Unicode has the original ASCII hyphen-minus (U+002d), as well as a dedicated hyphen (U+2010), other functional hyphens such as soft and non-breaking hyphens, and a dedicated minus sign (U+2212), and some variations of minus such as subscript, superscript, etc.

There's also the figure dash "‒" (U+2012), essentally a hyphen-minus that's the same width as numbers and used aesthetically for typsetting, afaik. And don't overlook two-em-dashes "⸺" and three-em-dashes "⸻" and horizontal bars "―", the latter used like quotation marks!

"There's also the figure dash…"

Re last paragraph: dashes, etc. are confusing for perhaps most of us who aren't, say, typesetters, myself included. I use EM dashes a lot usually without a space between words and sometimes with spaces when I think the typography calls for it—or for extra emphasis.

Essentially, most of us guess the rules and often this doesn't matter much but it can in certain circumstances.

For example, in say machine conversion/transliteration. The ASCII dash is often used as a substitute for Unicode minus sign because it's easy to select [it's my usual practice], and anyway many don't know there is an actual difference. Whilst a human will usually know the difference by its use or context a machine may take the literal interpretation which could lead to say a numerical calculation error.

This problem has annoyed me for a long while. Why is it that wordprocessors and editors do not highlight these characters and query whether the usage is correct? Surely this ought not to be that difficult.

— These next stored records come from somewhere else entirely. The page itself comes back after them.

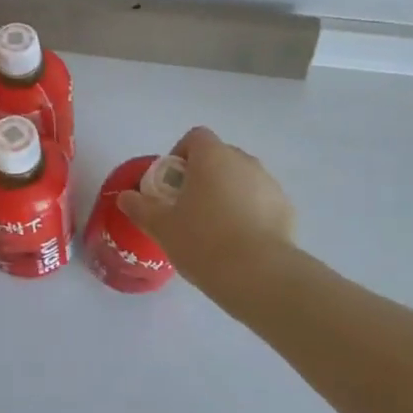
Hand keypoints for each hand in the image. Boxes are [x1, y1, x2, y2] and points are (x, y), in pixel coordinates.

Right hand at [118, 125, 296, 290]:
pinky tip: (240, 243)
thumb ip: (140, 207)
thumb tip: (125, 197)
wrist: (258, 275)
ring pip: (242, 180)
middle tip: (189, 209)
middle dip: (204, 176)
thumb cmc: (203, 241)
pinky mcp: (286, 209)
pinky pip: (261, 202)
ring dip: (228, 194)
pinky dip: (249, 214)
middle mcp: (244, 161)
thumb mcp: (161, 226)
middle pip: (219, 157)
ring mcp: (269, 184)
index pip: (195, 137)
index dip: (180, 155)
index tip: (172, 184)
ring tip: (215, 230)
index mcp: (213, 157)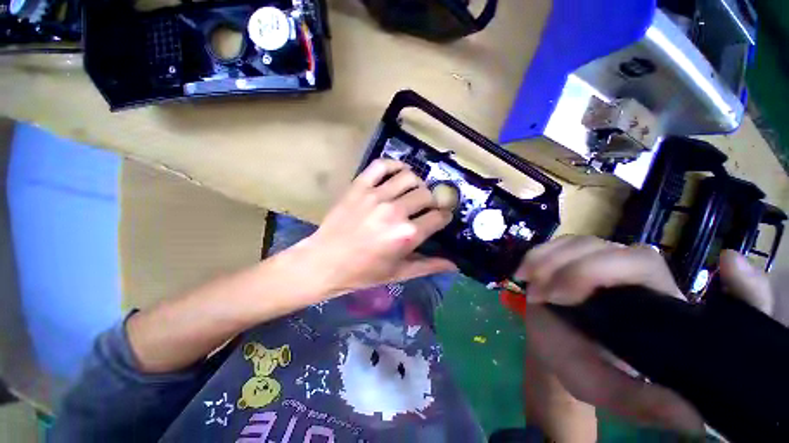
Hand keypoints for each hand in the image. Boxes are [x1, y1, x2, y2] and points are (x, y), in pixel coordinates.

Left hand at [297, 159, 455, 296]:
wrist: (325, 262)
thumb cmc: (363, 272)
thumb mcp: (399, 273)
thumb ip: (428, 266)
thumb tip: (455, 265)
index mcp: (407, 235)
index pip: (439, 217)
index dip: (444, 217)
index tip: (441, 218)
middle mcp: (395, 211)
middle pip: (427, 195)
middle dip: (432, 201)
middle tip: (426, 208)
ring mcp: (376, 196)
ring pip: (409, 177)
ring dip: (417, 183)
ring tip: (413, 192)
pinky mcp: (359, 186)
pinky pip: (381, 165)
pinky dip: (394, 165)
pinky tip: (398, 172)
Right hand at [518, 235, 773, 436]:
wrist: (549, 345)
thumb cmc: (579, 366)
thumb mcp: (606, 391)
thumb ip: (641, 402)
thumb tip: (694, 418)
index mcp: (663, 313)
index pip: (698, 292)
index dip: (737, 281)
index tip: (726, 265)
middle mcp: (641, 282)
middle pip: (628, 256)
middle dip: (581, 272)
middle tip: (547, 296)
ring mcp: (605, 263)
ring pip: (588, 244)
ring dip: (552, 261)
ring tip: (532, 286)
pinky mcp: (575, 256)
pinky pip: (560, 243)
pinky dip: (539, 254)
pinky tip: (525, 272)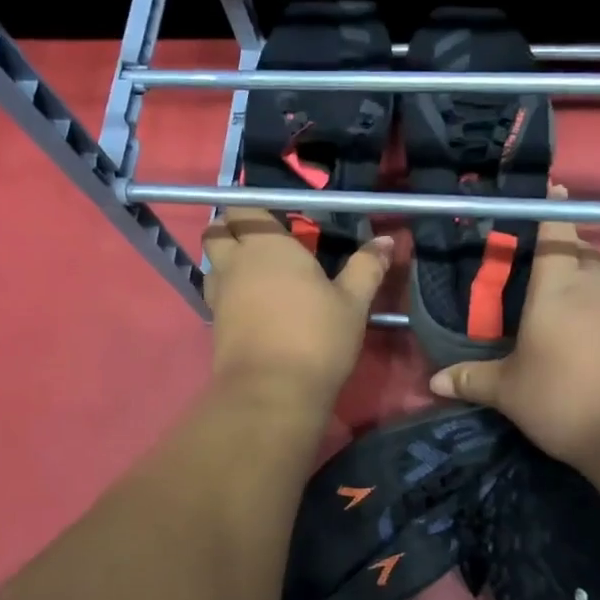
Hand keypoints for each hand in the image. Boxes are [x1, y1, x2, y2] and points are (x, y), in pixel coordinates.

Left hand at [204, 209, 391, 405]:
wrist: (273, 392)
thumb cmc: (316, 337)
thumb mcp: (352, 303)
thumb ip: (366, 267)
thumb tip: (387, 239)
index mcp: (266, 245)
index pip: (245, 207)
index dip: (258, 209)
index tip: (281, 220)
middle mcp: (235, 263)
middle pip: (216, 231)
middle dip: (232, 229)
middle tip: (263, 242)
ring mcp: (219, 295)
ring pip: (213, 263)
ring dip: (228, 261)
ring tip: (259, 275)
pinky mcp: (214, 325)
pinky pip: (216, 295)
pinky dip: (230, 292)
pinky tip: (255, 307)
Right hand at [427, 189, 599, 465]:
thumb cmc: (565, 398)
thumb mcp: (510, 393)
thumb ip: (472, 380)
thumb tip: (434, 382)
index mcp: (557, 287)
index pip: (555, 233)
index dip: (551, 210)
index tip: (552, 189)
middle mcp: (598, 285)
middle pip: (583, 255)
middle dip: (566, 255)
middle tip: (544, 278)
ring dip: (589, 292)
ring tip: (570, 322)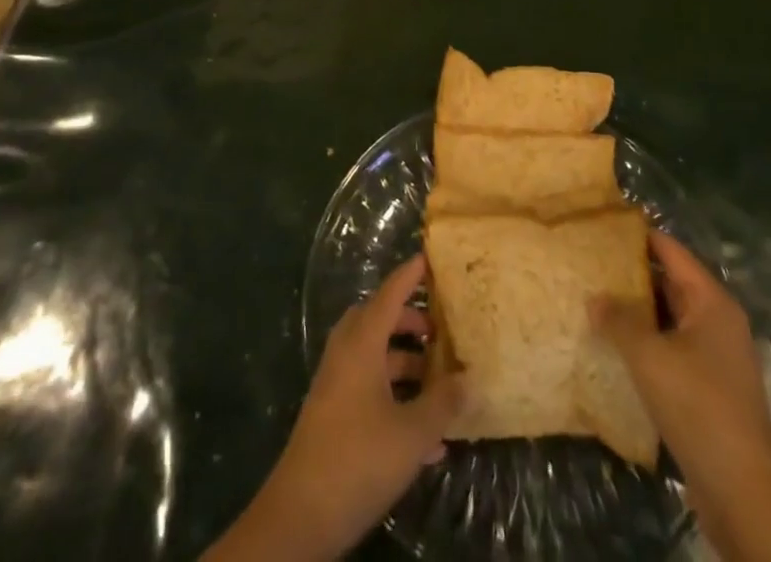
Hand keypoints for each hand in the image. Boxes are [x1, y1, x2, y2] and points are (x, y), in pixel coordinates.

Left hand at [204, 254, 465, 561]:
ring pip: (375, 357)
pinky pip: (369, 389)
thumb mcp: (412, 433)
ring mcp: (336, 385)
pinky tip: (428, 436)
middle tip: (439, 330)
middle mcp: (346, 354)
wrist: (301, 514)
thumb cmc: (359, 458)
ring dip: (405, 364)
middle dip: (409, 323)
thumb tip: (468, 378)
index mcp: (362, 343)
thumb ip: (442, 403)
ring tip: (440, 383)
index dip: (409, 275)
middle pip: (379, 322)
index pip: (389, 294)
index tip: (429, 258)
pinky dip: (395, 396)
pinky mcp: (333, 415)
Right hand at [592, 230, 770, 561]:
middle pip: (669, 283)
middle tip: (587, 263)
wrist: (744, 492)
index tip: (600, 226)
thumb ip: (619, 321)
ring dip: (635, 313)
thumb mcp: (649, 357)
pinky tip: (612, 347)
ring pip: (668, 319)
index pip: (670, 251)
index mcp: (711, 302)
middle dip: (630, 275)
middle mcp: (717, 322)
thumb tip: (594, 297)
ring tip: (592, 300)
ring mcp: (714, 357)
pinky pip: (670, 350)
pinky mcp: (707, 389)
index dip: (637, 236)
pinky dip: (644, 344)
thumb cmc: (698, 406)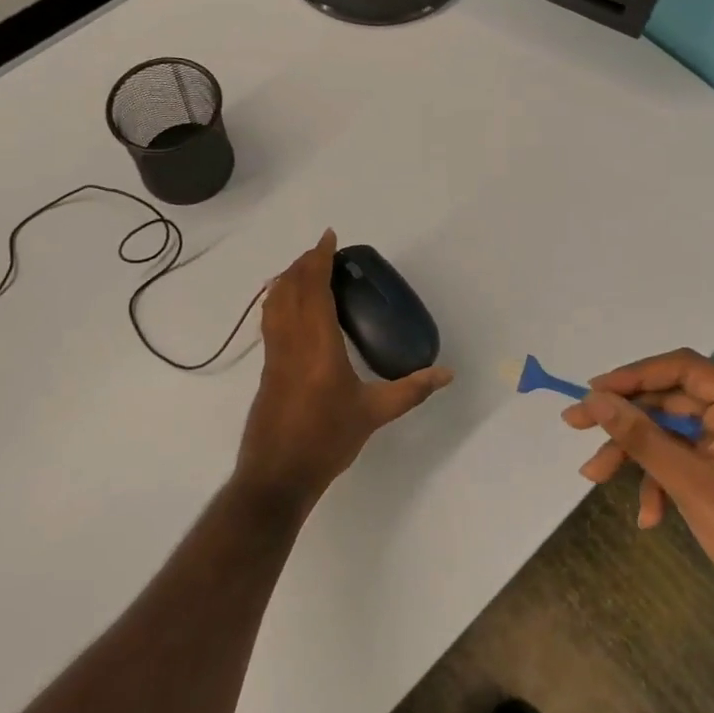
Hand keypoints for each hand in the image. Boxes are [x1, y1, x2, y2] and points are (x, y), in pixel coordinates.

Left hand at [236, 230, 452, 512]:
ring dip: (288, 277)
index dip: (318, 259)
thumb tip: (447, 373)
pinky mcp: (266, 366)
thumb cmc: (327, 440)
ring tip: (306, 268)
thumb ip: (411, 390)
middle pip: (290, 287)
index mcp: (317, 344)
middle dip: (304, 262)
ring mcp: (274, 353)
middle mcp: (291, 340)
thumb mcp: (374, 414)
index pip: (313, 288)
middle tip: (323, 250)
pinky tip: (289, 305)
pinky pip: (270, 318)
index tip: (329, 238)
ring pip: (274, 301)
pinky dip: (278, 298)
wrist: (278, 474)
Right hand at [566, 349, 713, 653]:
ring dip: (636, 454)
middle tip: (576, 426)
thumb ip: (639, 435)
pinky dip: (662, 479)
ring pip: (672, 432)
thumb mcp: (688, 482)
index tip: (591, 392)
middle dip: (625, 420)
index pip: (681, 369)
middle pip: (671, 400)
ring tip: (594, 476)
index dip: (632, 376)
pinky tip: (648, 514)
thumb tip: (594, 398)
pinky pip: (686, 459)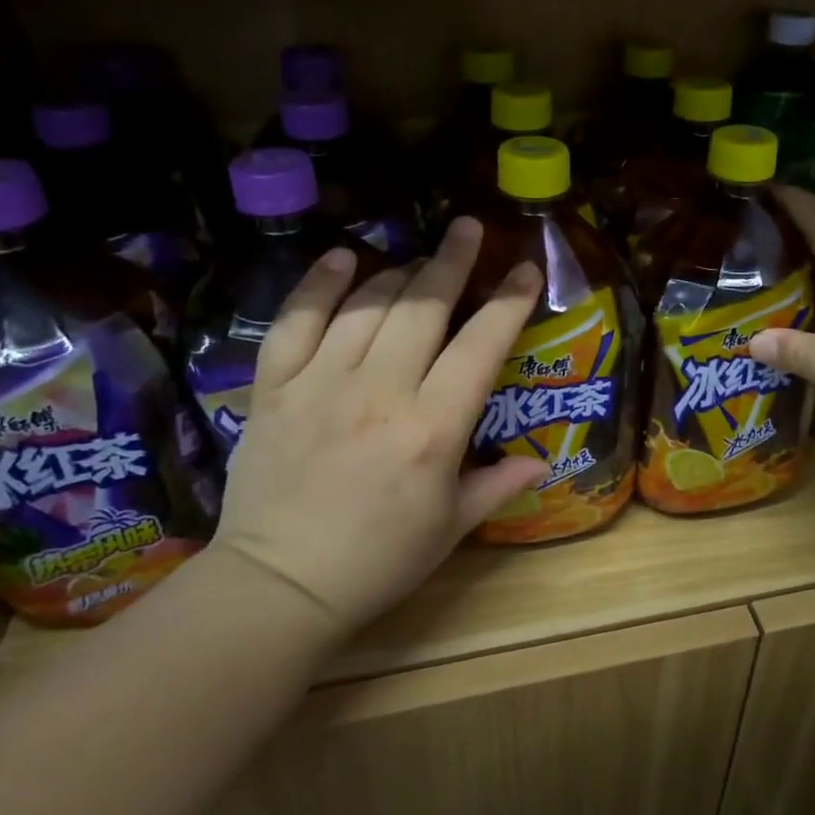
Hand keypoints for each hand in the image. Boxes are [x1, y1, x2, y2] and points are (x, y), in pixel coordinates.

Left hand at [209, 219, 547, 641]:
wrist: (277, 585)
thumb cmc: (377, 561)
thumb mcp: (449, 529)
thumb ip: (496, 485)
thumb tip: (540, 460)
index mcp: (432, 429)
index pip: (480, 346)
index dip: (507, 302)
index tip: (525, 269)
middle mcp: (380, 392)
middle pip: (422, 307)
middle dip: (451, 261)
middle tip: (468, 229)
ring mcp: (320, 384)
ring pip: (366, 306)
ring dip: (398, 274)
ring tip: (417, 260)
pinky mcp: (274, 389)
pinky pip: (295, 322)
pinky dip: (318, 285)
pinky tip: (341, 259)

Another example is Roman numerals. The average person will enter say an uppercase 'I' for the Roman numeral one. Here's a typical example which is incorrect:

WWII

Here I entered the normal ASCII 'I' because it was too involved to find the correct Unicode character for Roman numeral one.

I'd like to know what others who are in typography, machine learning etc. think about this, and why WP programs and editors don't have simple ergonomics that allow for easy selection of the correct character.

† On a related matter, you'll note I've used single quotes whereas mmooss uses double quotes. This tell me that mmooss is likely in the US whereas I'm not. Again, this is not really a major problem for humans but it can be in transliteration, etc. Also, it's unclear (at least to me) what the default is for quoting quotes, i.e.: "" versus "' (right, I've refrained from using triple quotes).

Again, this seems country specific with I believe the US favoring double followed by single. Even when these rules are defined do people strictly adhere to them?